DATASET EXTRACT.
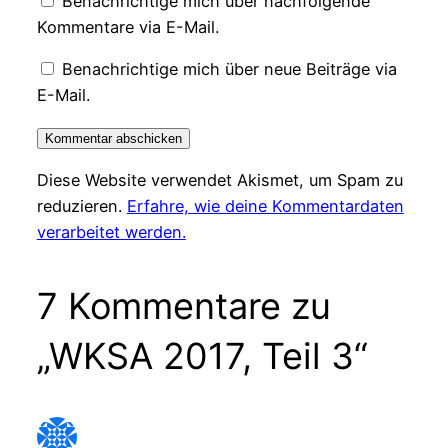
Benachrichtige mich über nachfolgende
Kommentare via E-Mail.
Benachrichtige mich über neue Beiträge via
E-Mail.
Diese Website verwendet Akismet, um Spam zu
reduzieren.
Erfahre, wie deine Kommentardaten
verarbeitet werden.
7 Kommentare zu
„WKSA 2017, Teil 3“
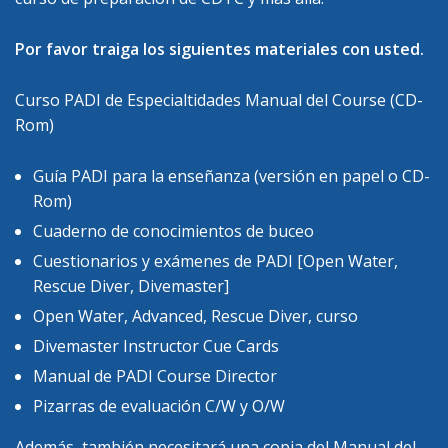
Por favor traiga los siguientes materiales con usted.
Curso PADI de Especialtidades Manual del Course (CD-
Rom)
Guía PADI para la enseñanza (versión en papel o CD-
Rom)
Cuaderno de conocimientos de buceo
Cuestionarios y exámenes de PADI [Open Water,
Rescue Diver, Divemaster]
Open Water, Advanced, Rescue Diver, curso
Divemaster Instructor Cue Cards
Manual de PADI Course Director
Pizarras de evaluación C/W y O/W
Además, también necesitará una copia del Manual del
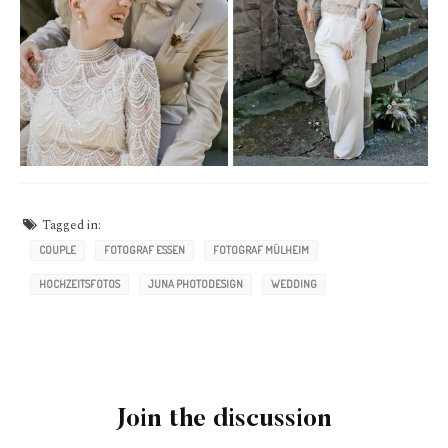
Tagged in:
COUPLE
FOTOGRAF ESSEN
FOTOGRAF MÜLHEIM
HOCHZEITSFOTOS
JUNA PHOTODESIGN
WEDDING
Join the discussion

==

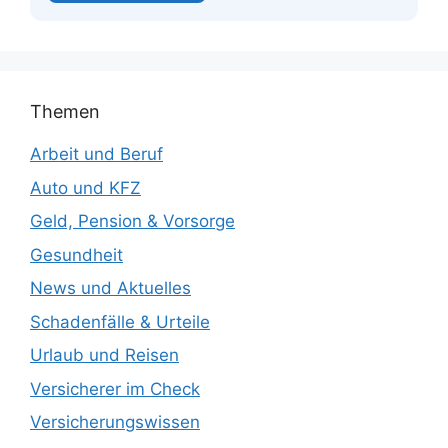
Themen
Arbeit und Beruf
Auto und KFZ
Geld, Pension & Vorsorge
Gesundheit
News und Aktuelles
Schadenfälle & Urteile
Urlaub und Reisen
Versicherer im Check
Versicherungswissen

==

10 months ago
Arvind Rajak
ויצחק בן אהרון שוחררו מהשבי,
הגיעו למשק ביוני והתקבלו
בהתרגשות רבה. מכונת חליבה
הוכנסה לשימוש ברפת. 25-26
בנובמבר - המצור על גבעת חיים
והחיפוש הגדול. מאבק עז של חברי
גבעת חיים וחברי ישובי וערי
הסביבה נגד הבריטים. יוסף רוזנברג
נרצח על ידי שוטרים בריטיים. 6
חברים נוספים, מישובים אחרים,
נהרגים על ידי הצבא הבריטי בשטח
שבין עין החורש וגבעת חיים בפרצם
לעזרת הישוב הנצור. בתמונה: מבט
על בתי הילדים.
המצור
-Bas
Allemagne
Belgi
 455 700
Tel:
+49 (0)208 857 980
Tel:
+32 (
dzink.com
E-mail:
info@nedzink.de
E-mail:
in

ACTION ITEM.
Exactly reproduce the lines above, starting at the one that contains "Kommentare via E-Mail." and ending at the one that contains "Join the discussion", both inclusive; leave the pictures out and add no other lines.

ANSWER TO THE EXERCISE.
Kommentare via E-Mail.
Benachrichtige mich über neue Beiträge via
E-Mail.
Diese Website verwendet Akismet, um Spam zu
reduzieren.
Erfahre, wie deine Kommentardaten
verarbeitet werden.
7 Kommentare zu
„WKSA 2017, Teil 3“
Por favor traiga los siguientes materiales con usted.
Curso PADI de Especialtidades Manual del Course (CD-
Rom)
Guía PADI para la enseñanza (versión en papel o CD-
Rom)
Cuaderno de conocimientos de buceo
Cuestionarios y exámenes de PADI [Open Water,
Rescue Diver, Divemaster]
Open Water, Advanced, Rescue Diver, curso
Divemaster Instructor Cue Cards
Manual de PADI Course Director
Pizarras de evaluación C/W y O/W
Además, también necesitará una copia del Manual del
Tagged in:
COUPLE
FOTOGRAF ESSEN
FOTOGRAF MÜLHEIM
HOCHZEITSFOTOS
JUNA PHOTODESIGN
WEDDING
Join the discussion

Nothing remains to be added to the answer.